Je me base aussi sur mon vécu, sur ce que vivent certains de mes proches dans la vie de tous les jours; je peux notamment témoigner des dégâts humains que causent une certaine loi dite loi Ceseda de juillet 2006.
Si vous avez le temps je vous suggère ce rapport :
http://www.cimade.org/downloads/Cimade_Rapport_circulaire.pdf
Rédigé par : bernard | 25 avril 2007 à 11h39
Sur la Bretagne, il n'est pas vrai que les cotes d'Armor ont été déchristianisées. Il s'agit encore d'un des départements bretons ou il y a le plus d'écoles privées catholiques. Etant moi-même originaire de ce beau pays, je peux vous certifier que ce departement, même si un certain mouvement minoritaire anticlérical a toujours été très actif, il s'agissait d'une lutte continuelle contre la calotte.
Cette région traditionnellement de centre droite/gauche de tradition catholique sociale dans les terres, a souvent également eu des villes socialistes: Rennes, Brest, Nantes (historiquement et culturellement, cette ville est bretonne)ou Lorient. En périphérie de ces villes, on trouve quelques villes communistes.
Depuis 10 ans et en particulier depuis les dernières régionales, le PS qui a social-démocratisé son discours dans cette région, progresse sur les terres du catholicisme de gauche.
Rédigé par : Karl Marx | 25 avril 2007 à 14h10
Sur Le Pen, il est frappant (et inquiétant) de voir qu'il a fortement progressé en Corse et qu'il continue à gagner des voix dans le Nord Pas de Calais, à des niveaux très haut dans les communes industrielles. Là-bas, le vote s'enracine sérieusement. L'analyse ville par ville est très intéressant.
A l'inverse, dans les départements méditérannéens, la porosité droite-extrême droite a parfaitement fonctionné au profit de Sarkozy.
Rédigé par : Nicolas | 27 avril 2007 à 14h27
45% des électeurs Bayrou revendiquent un vote constestataire.
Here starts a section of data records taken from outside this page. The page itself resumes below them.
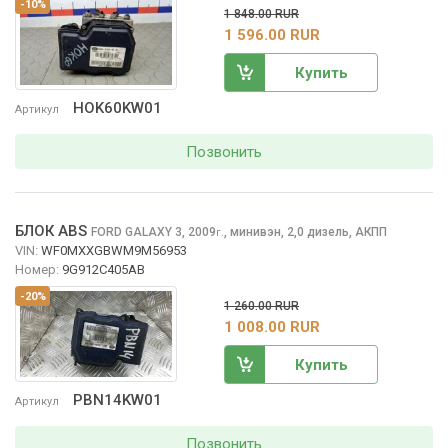
-10%
1 848.00 RUR
1 596.00 RUR
Купить
HOK60KW01
Артикул
Позвонить
БЛОК ABS
FORD GALAXY
3, 2009
,
минивэн, 2,0 дизель, АКПП
г.
VIN:
WF0MXXGBWM9M56953
Номер:
9G912C405AB
-20%
1 260.00 RUR
1 008.00 RUR
Купить
PBN14KW01
Артикул
Позвонить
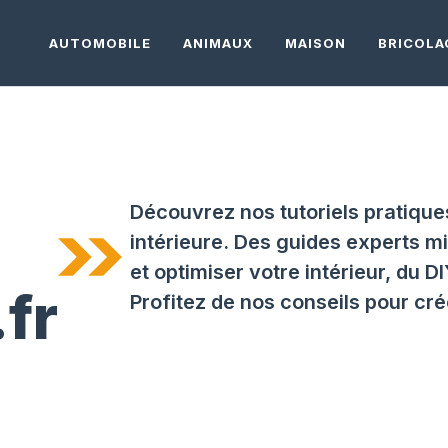
AUTOMOBILE
ANIMAUX
MAISON
BRICOLA
Découvrez nos tutoriels pratiques
intérieure. Des guides experts mi
et optimiser votre intérieur, du 
fr
Profitez de nos conseils pour cré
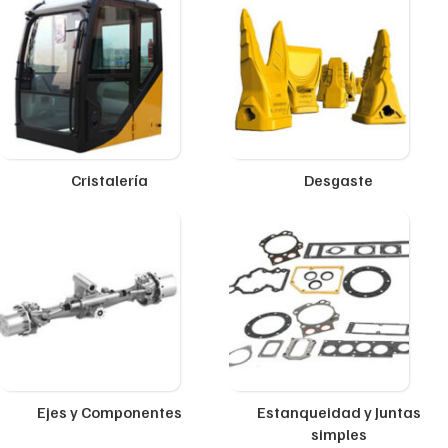
Cristalería
Desgaste
Ejes y Componentes
Estanqueidad y Juntas
simples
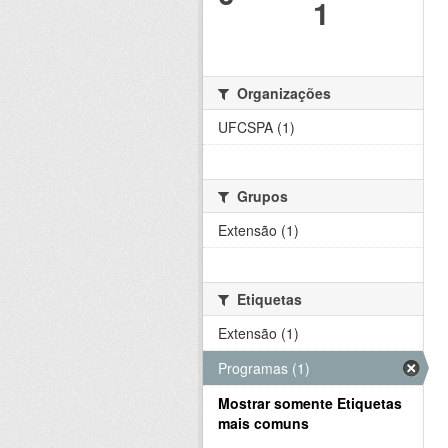
1
Organizações
UFCSPA (1)
Grupos
Extensão (1)
Etiquetas
Extensão (1)
Programas (1)
Mostrar somente Etiquetas
mais comuns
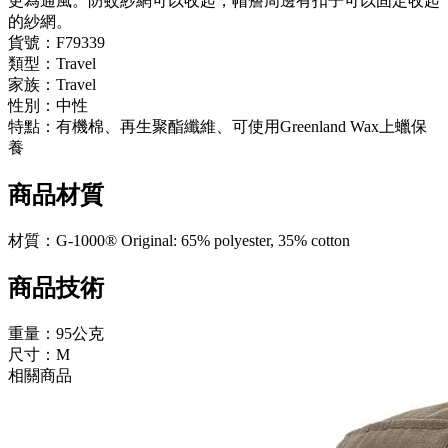
更為通風。防蚊紗網可以收起，帽簷周邊有扣子可以固定收起
的紗網。
貨號：F79339
類型：Travel
家族：Travel
性別：中性
特點：有機棉、再生聚酯纖維、可使用Greenland Wax上蠟保
養
商品材質
材質：G-1000® Original: 65% polyester, 35% cotton
商品技術
重量：95公克
尺寸：M
相關商品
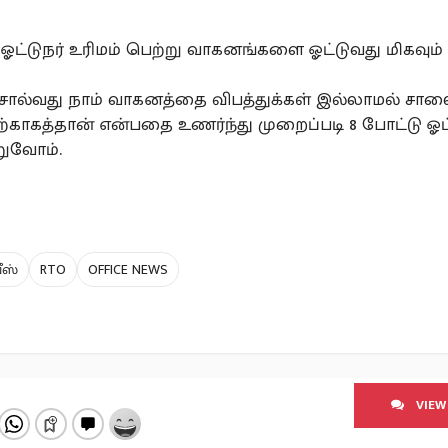
ட்டுநர் உரிமம் பெற்று வாகனங்களை ஓட்டுவது மிகவும் 
ொல்வது நாம் வாகனத்தை விபத்துக்கள் இல்லாமல் சால
்காகத்தான் என்பதை உணர்ந்து முறைப்படி 8 போட்டு ஓட்
றுவோம்.
ீஸ்
RTO
OFFICE NEWS
VIEW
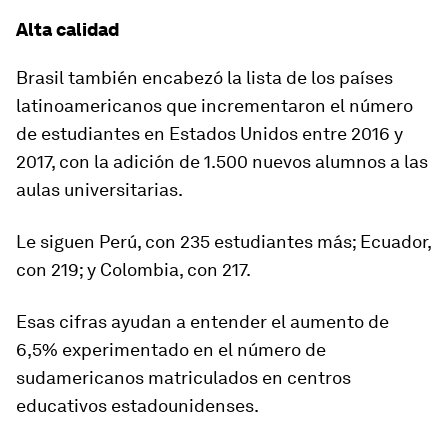
Alta calidad
Brasil también encabezó la lista de los países
latinoamericanos que incrementaron el número
de estudiantes en Estados Unidos entre 2016 y
2017, con la adición de 1.500 nuevos alumnos a las
aulas universitarias.
Le siguen Perú, con 235 estudiantes más; Ecuador,
con 219; y Colombia, con 217.
Esas cifras ayudan a entender el aumento de
6,5% experimentado en el número de
sudamericanos matriculados en centros
educativos estadounidenses.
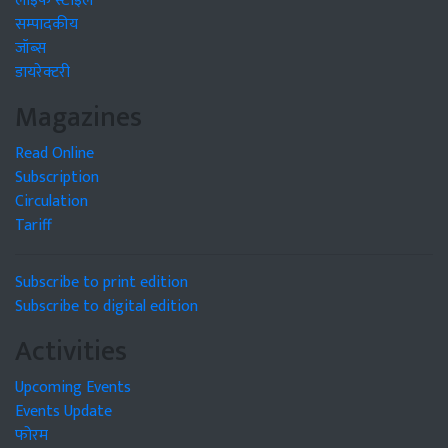
लाइफ स्टाइल
सम्पादकीय
जॉब्स
डायरेक्टरी
Magazines
Read Online
Subscription
Circulation
Tariff
Subscribe to print edition
Subscribe to digital edition
Activities
Upcoming Events
Events Update
फोरम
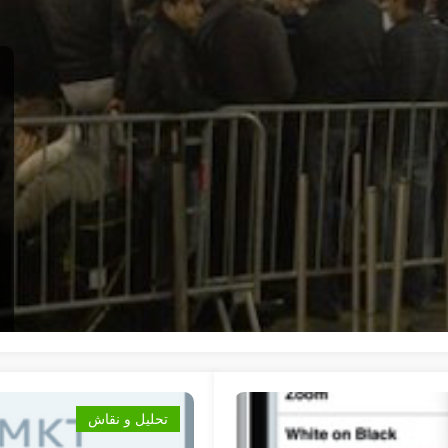
تحليل و نقاش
C'est le résultat que j'observe sur le sondage en ligne dans mon site perso http://www.ExtremeCentre.fr
Etonnant non ?
Rédigé par : JeanHuguesRobert | 30 avril 2007 à 15h04
Je ferais remarquer qu'un facteur qui influence la cartographie du vote Sarkozy, c'est qu'il a surtout attiré le vote des plus agés avec un plébiscite de la part de la classe des + de 60 ans. Au point que si on retirait du compte cette part de l'électorat, il devrait céder la victoire à S. Royal.